Medien | aus FALTER 48/99 vom 01.12.1999

ÖAK Die Zahl der Zeitungen, die an der österreichischen Auflagenkontrolle, dem quartalsweise veröffentlichten Bericht über Verkaufs-, Verbreitungs- und Druckauflage teilnehmen, ist noch immer größer als die derer, die es verweigern. Krone, Kurier, Presse, Standard und die News-Gruppe verweigern. Dennoch lässt sich ein Trend ablesen: Die Auflagen fast aller Printprodukte legen zu; und über wirtschaftliche Erfolge sagt die ÖAK nichts aus.

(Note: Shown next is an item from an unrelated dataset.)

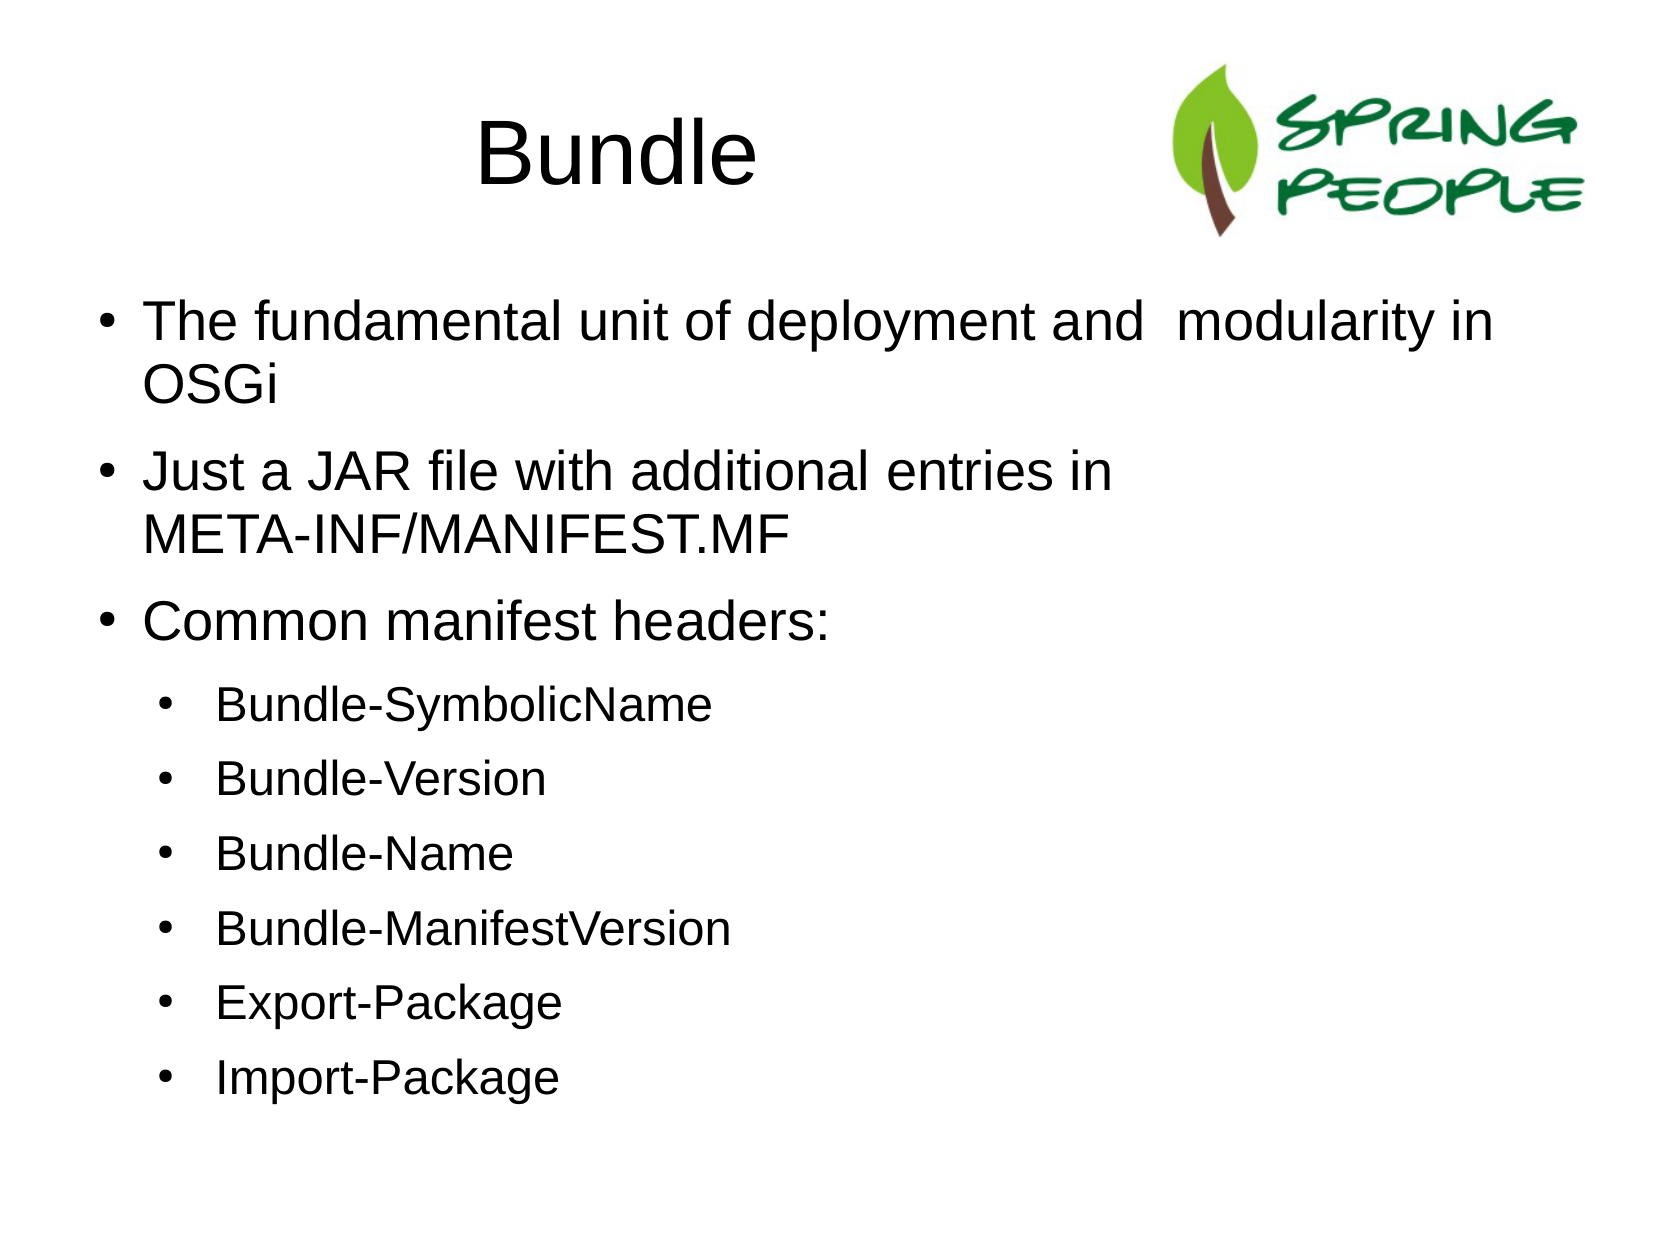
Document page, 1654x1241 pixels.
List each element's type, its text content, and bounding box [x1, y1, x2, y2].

title Bundle [82, 49, 1152, 257]
picture [1171, 60, 1585, 238]
list The fundamental unit of deployment and modularity in OSGi Just a JAR file with additional entries in META-INF/MANIFEST.MF Common manifest headers: Bundle-SymbolicName Bundle-Version Bundle-Name Bundle-ManifestVersion Export-Package Import-Package [82, 290, 1571, 1109]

ADSL, der neue Internetverbindungs-Standard der Telekom, zehnmal schneller als jedes Modem (vgl. Falter 47/99), ist vorläufig nur für Windows erhältlich. An einer MacIntosh-kompatiblen Lösung wird gearbeitet.

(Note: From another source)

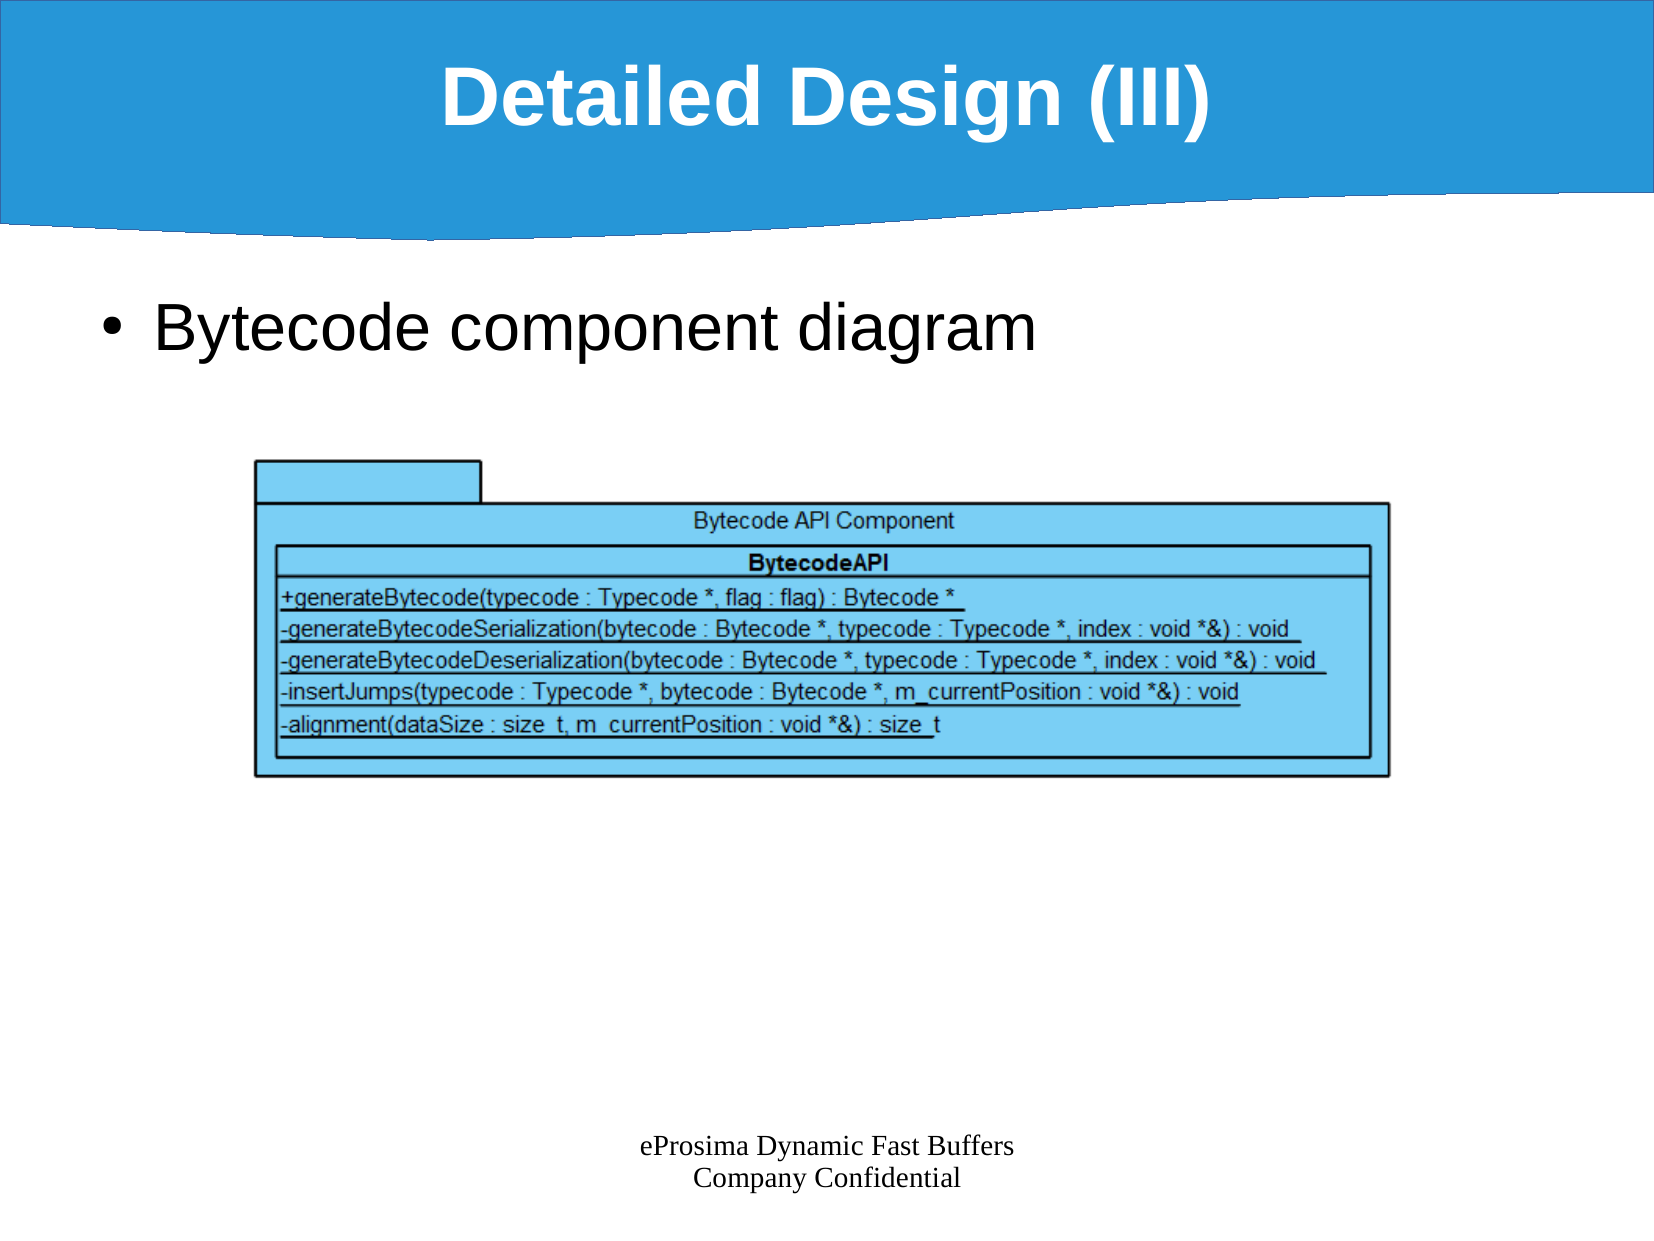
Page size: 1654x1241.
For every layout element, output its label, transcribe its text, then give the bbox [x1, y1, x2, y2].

list Bytecode component diagram [82, 290, 1571, 1010]
picture [248, 452, 1399, 786]
text_box Detailed Design (III) [0, 0, 1654, 241]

Das Gute wird oft mit Füßen getreten, und wenn, dann springen links und rechts zwei herbei, um zu helfen: Die "Kronen Zeitung" und die Polizei. Deswegen geht es uns so gut in Österreich, deswegen beginnt die "Krone" eine Serie mit dem Abdruck eines Buchcovers auf ihrer Sonntagsausgabe, den vollmundigen Buchtitel: "Nie mehr Strafe zahlen" nur mit einem Fragezeichen versehend. Mit Unschuldsmiene verrät der Autor, es gehe natürlich nicht um eine Aufforderung, "strafbare Handlungen zu begehen", sondern um "die Darstellung der aktuellen Rechtslage". Sehr verdienstvoll. Nur eines hat die "Krone" vergessen zu erwähnen: Autor Josef Kleindienst war bis vor kurzem Obmann der FÖG, der blauen Exekutivgewerkschaft.